Bannon hasn’t given a ton of interviews since President Trump’s inauguration, perhaps due to his boss’s apparent frustration with breathless coverage of “President Bannon’s” influence. Indeed, he appears to be on thin ice in the Trump White House, with reports indicating that Chief of Staff John Kelly has soured on him, and Trump telling reporters “we’ll see” if Bannon stays in the White House.
So it was somewhat surprising to see him offer, unsolicited, an in-depth policy interview to a small labor-liberal publication in DC (the post is currently crashing the magazine’s servers; a cached version is available here). According to Axios’s Jonathan Swan, Bannon did not realize that he had agreed to an interview: “Apparently Bannon never thought that the journalist might take his (very newsworthy) comments and turn them into a story.” According to the Prospect, Bannon never specified that the comments were off the record, a strange blunder from the White House’s chief strategist and a former media executive.
It was particularly surprising, in light of the deadly white supremacist rally and riots in Charlottesville, VA, whose participants Trump has declined to distance himself from and even partially defended, that Bannon told the Prospect, “Ethno-nationalism—it’s losers. It’s a fringe element. I think the media plays it up too much, and we gotta help crush it, you know, uh, help crush it more. These guys are a collection of clowns.” It’s a big shift for Bannon, who just last summer proudly declared Breitbart, which he used to run, the “platform for the alt-right.”
Bannon had called up Robert Kuttner, the publication’s co-founder and co-editor, and a veteran left-leaning voice in Democratic circles, after a column Kuttner had written about Trump, China and North Korea.
Bannon told Kuttner he’d “followed your writing for years and I think you and I are in same boat when it comes to China.” Bannon’s not wrong there. Kuttner is a vocal critic of international trade deals and in particular of China’s trade behavior. “If the Western democracies had a realistic conception of their long-term interest, they would add high tariffs to Chinese goods until China began behaving like a normal commercial nation,” Kuttner wrote in 2009. “The proceeds could be used to rebuild our own industry.”
In the interview, Bannon struck a similar tone, promising an “economic war” against China and laying out exactly how he’d want it to go down:
“To me,” Bannon said, “the economic war with China is everything. And we have to be maniacally focused on that. If we continue to lose it, we’re five years away, I think, ten years at the most, of hitting an inflection point from which we’ll never be able to recover.”

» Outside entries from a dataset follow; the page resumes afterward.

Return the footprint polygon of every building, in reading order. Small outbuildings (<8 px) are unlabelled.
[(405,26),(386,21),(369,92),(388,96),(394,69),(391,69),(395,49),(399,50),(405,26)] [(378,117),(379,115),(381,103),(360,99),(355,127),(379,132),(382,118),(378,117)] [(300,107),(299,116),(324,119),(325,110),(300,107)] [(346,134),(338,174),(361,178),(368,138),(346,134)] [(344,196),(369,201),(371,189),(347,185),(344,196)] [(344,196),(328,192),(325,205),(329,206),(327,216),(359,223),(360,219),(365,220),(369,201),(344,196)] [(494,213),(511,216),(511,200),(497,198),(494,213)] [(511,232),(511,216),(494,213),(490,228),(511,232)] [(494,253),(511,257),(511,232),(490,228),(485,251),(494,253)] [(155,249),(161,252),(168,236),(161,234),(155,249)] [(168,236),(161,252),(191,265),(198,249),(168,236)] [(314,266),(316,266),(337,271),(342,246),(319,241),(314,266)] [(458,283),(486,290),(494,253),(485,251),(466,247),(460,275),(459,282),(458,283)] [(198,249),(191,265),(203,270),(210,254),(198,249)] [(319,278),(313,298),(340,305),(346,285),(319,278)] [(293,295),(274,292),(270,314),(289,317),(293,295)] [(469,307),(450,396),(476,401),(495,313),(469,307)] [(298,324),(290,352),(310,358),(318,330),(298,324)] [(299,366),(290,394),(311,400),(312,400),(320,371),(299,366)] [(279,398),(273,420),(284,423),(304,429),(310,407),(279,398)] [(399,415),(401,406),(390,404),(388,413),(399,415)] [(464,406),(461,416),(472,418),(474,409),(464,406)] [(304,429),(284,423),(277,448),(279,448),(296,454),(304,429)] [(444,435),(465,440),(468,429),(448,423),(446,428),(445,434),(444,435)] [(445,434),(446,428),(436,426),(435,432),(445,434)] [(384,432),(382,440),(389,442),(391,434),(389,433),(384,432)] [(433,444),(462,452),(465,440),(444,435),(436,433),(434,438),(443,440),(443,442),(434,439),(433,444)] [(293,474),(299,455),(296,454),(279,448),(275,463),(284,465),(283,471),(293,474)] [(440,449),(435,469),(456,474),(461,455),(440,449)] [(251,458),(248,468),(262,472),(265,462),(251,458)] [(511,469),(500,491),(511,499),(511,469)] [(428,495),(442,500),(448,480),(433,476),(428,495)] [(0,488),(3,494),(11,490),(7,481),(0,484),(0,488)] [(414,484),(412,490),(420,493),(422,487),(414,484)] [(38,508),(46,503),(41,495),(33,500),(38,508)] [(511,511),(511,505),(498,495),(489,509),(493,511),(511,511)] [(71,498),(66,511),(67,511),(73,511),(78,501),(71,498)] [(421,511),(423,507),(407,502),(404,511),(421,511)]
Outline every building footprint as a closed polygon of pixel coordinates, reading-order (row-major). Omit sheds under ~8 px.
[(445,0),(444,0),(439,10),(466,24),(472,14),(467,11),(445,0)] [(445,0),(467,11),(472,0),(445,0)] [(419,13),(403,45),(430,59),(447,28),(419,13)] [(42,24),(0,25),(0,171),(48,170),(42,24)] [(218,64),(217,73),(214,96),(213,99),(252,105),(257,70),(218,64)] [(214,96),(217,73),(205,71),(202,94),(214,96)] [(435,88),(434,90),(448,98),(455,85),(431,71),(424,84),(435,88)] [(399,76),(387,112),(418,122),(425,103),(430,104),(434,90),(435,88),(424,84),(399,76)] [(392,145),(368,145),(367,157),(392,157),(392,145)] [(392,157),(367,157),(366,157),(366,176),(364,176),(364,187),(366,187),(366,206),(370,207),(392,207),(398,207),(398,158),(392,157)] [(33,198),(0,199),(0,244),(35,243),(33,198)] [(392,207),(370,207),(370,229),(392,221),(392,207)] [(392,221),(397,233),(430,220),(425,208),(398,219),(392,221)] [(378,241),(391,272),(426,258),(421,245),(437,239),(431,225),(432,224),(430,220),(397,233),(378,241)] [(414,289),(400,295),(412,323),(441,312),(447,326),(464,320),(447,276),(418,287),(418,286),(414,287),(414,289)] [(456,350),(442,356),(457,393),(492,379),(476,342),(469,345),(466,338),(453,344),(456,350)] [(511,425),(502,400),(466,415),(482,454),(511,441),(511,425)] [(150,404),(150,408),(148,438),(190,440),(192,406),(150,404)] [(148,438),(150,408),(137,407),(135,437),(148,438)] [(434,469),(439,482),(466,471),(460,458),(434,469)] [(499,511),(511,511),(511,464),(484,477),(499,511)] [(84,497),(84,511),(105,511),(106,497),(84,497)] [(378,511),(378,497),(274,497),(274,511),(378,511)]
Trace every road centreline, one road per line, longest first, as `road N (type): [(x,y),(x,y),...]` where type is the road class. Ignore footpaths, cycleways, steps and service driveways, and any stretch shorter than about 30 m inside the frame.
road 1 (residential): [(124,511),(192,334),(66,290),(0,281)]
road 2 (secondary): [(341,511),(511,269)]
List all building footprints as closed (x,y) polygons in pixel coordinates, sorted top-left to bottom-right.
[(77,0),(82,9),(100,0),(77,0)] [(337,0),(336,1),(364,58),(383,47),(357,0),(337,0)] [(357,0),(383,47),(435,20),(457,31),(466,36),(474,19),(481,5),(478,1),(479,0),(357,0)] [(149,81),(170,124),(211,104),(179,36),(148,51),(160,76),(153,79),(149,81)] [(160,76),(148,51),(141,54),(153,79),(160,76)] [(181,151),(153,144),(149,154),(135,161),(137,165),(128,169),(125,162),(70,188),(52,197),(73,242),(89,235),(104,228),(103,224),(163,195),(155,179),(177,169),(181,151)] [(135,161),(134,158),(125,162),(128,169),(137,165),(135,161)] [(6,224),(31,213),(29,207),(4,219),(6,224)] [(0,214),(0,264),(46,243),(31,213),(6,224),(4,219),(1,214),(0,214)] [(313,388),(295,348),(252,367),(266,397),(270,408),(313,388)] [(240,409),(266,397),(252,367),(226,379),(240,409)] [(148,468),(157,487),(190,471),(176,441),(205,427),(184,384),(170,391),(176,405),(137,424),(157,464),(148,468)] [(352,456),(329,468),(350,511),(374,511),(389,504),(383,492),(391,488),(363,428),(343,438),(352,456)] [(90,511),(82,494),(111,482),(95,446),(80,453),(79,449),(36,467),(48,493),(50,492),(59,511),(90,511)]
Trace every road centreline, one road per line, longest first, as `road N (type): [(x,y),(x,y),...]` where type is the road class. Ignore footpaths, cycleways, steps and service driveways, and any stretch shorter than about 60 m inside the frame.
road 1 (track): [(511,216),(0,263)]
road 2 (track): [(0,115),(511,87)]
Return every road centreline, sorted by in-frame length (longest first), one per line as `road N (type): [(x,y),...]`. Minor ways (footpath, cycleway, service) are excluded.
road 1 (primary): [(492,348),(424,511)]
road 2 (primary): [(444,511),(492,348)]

Bannon’s plan of attack includes: a complaint under Section 301 of the 1974 Trade Act against Chinese coercion of technology transfers from American corporations doing business there, and follow-up complaints against steel and aluminum dumping. “We’re going to run the tables on these guys. We’ve come to the conclusion that they’re in an economic war and they’re crushing us.”
The President has significant authority under federal law to retaliate against countries he believes are trading unfairly. Section 301, for example, authorizes tariffs and quotas against a country ruled to be engaging in “unjustifiable, unreasonable, or discriminatory” trading behavior. There are a number of statutes Trump could choose from in bringing tariffs against Chinese steel and aluminum. These would likely cause China to retaliate with tariffs of its own, launching an international trade war leaving everyone, particularly poor people in China, worse off.
One geopolitical reason not to do this is that China is by far the largest trading partner of North Korea, which gives it significant economic leverage with which to pressure the regime. The Trump administration might want to stay on China’s good side to try to push North Korea to stop missile tests and slow its nuclear program.
But Bannon suggests that for him, at least, this is not a priority:
Bannon said he might consider a deal in which China got North Korea to freeze its nuclear buildup with verifiable inspections and the United States removed its troops from the peninsula, but such a deal seemed remote. Given that China is not likely to do much more on North Korea, and that the logic of mutually assured destruction was its own source of restraint, Bannon saw no reason not to proceed with tough trade sanctions against China.